> Requirements
(a) In the passage on morphology characterizations, what diameters do the nanowire basic units of the cobalt carbonate hydroxide precursor have?
(b) State whether each statement agrees with the passage on morphology characterizations, and quote the words that decide it.
(i) The cobalt carbonate hydroxide precursor microspheres measure 5–10 μm in diameter.
(ii) Calcination made the radial nanowires thinner.
(iii) Increasing the glucose amount and reaction time of the second hydrothermal process preserved the original urchin-like morphology.

Results and discussion

Morphology characterizations

The morphologies of precursors and final products were investigated by SEM and HRSEM, to observe the constructing process of micro/nano hierarchical structure. In Fig. 1a and S1 (ESI†), cobalt carbonate hydroxide precursors obtained after the first hydrothermal process exhibited an uniform urchin-like microsphere structure with diameters of 5–10 μm. The nanowire basic units fanned out from the core, exhibiting diameters of 20–40 nm with relatively smooth surface (Fig. 1b). After second hydrothermal and calcination processes, CoO–C microspheres maintained a consistent structure with precursors (Fig. 1c and S2†). The carbon-coating CoO nanowires acted as basic units to fabricate into an urchin-like microsphere, forming a unique micro/nano hierarchical structure. Meanwhile, it was observed that the radial nanowires exhibited slightly increased diameters of 30–50 nm, accompanying with relatively coarse surface due to calcination treatment (Fig. 1d). In addition, a more obvious carbon coating layer was observed when the glucose amount and reaction time of the second hydrothermal process were increased, because of the higher coating amount. However, the original urchin-like morphology could hardly be maintained, with the nanowire basic units becoming twisted and coarser (Fig. S3†).

Fig. 1 Product morphologies at various synthesis stages: (a, and b) urchin-like cobalt carbonate hydroxide precursor microspheres, with diameters of 5–10 μm and relatively smooth surface. (c and d) Final CoO–C microspheres, their radial nanowire basic units exhibiting relatively coarse surface. Insets: corresponding simulation diagrams.

> Information provided
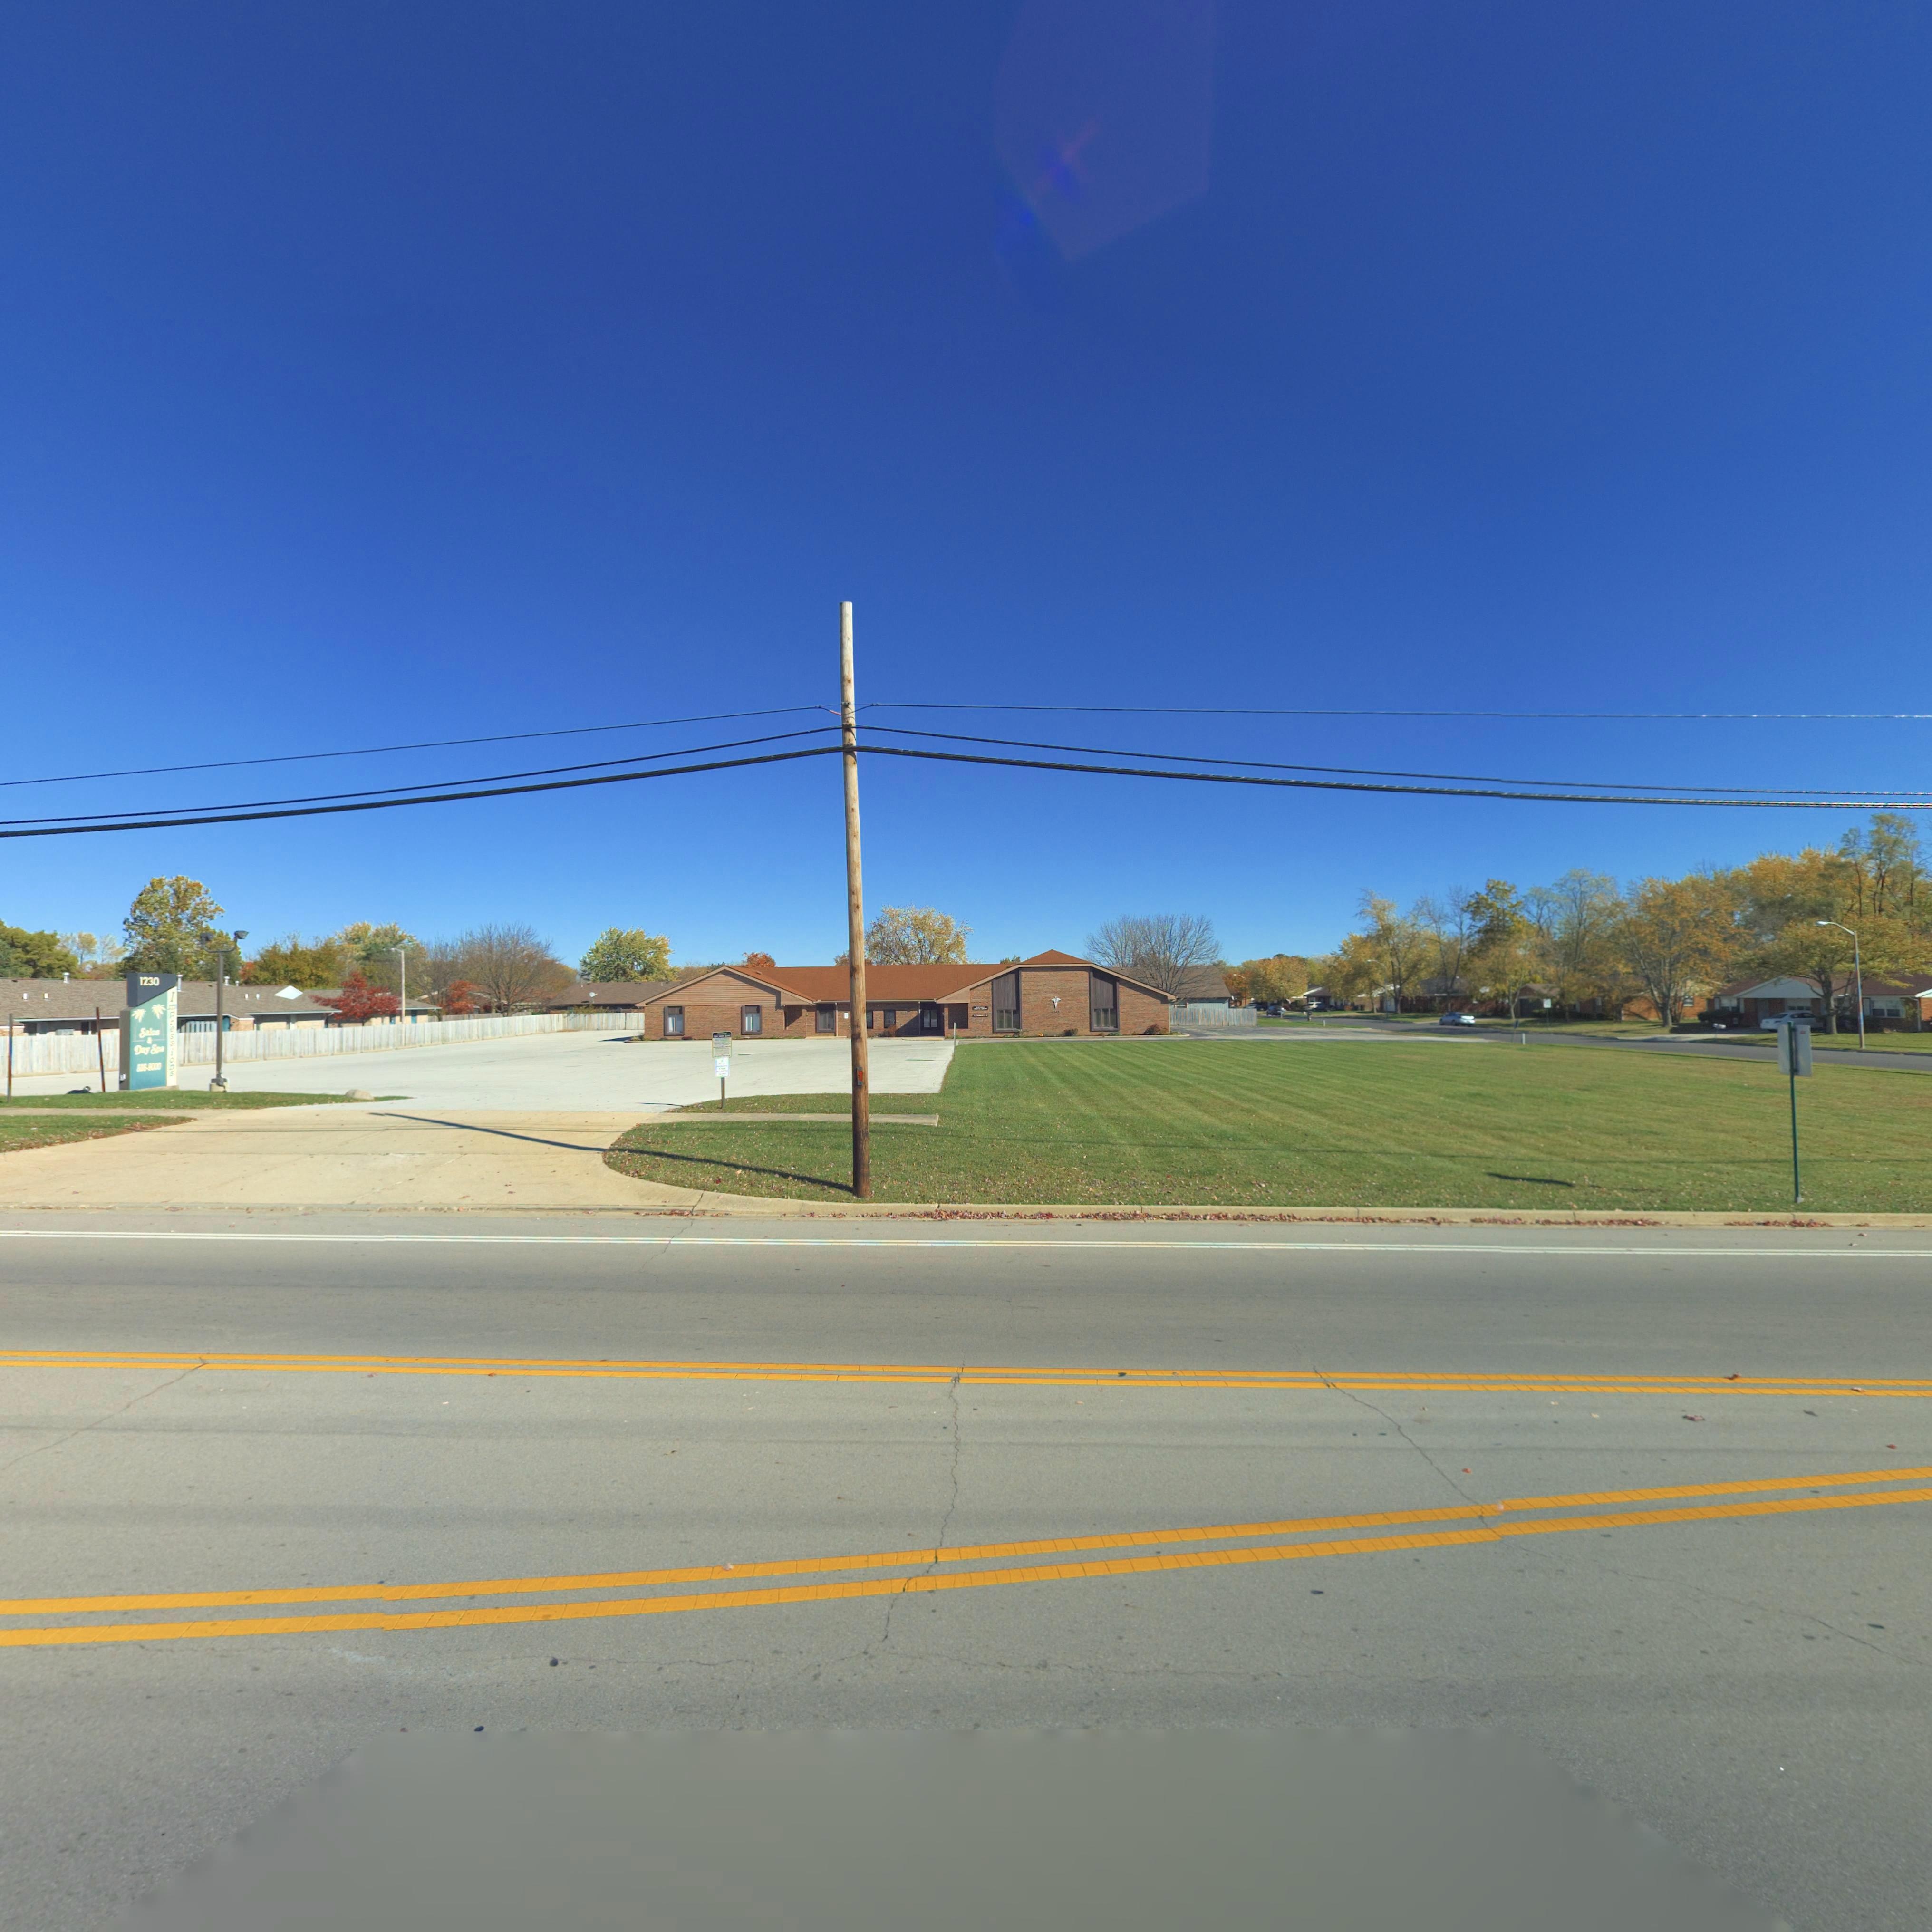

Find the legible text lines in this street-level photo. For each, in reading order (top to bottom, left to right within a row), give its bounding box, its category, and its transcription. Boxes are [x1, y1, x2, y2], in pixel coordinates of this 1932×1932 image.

[138, 975, 161, 987] StreetNumber: 1230
[166, 990, 177, 1078] BusinessName: Impressio*s
[133, 1043, 165, 1056] None: \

> Results for the exercise
(a) 20–40 nm

(b)
(i) Yes: "urchin-like microsphere structure with diameters of 5–10 μm"
(ii) No: "the radial nanowires exhibited slightly increased diameters of 30–50 nm"
(iii) No: "the original urchin-like morphology could hardly be maintained"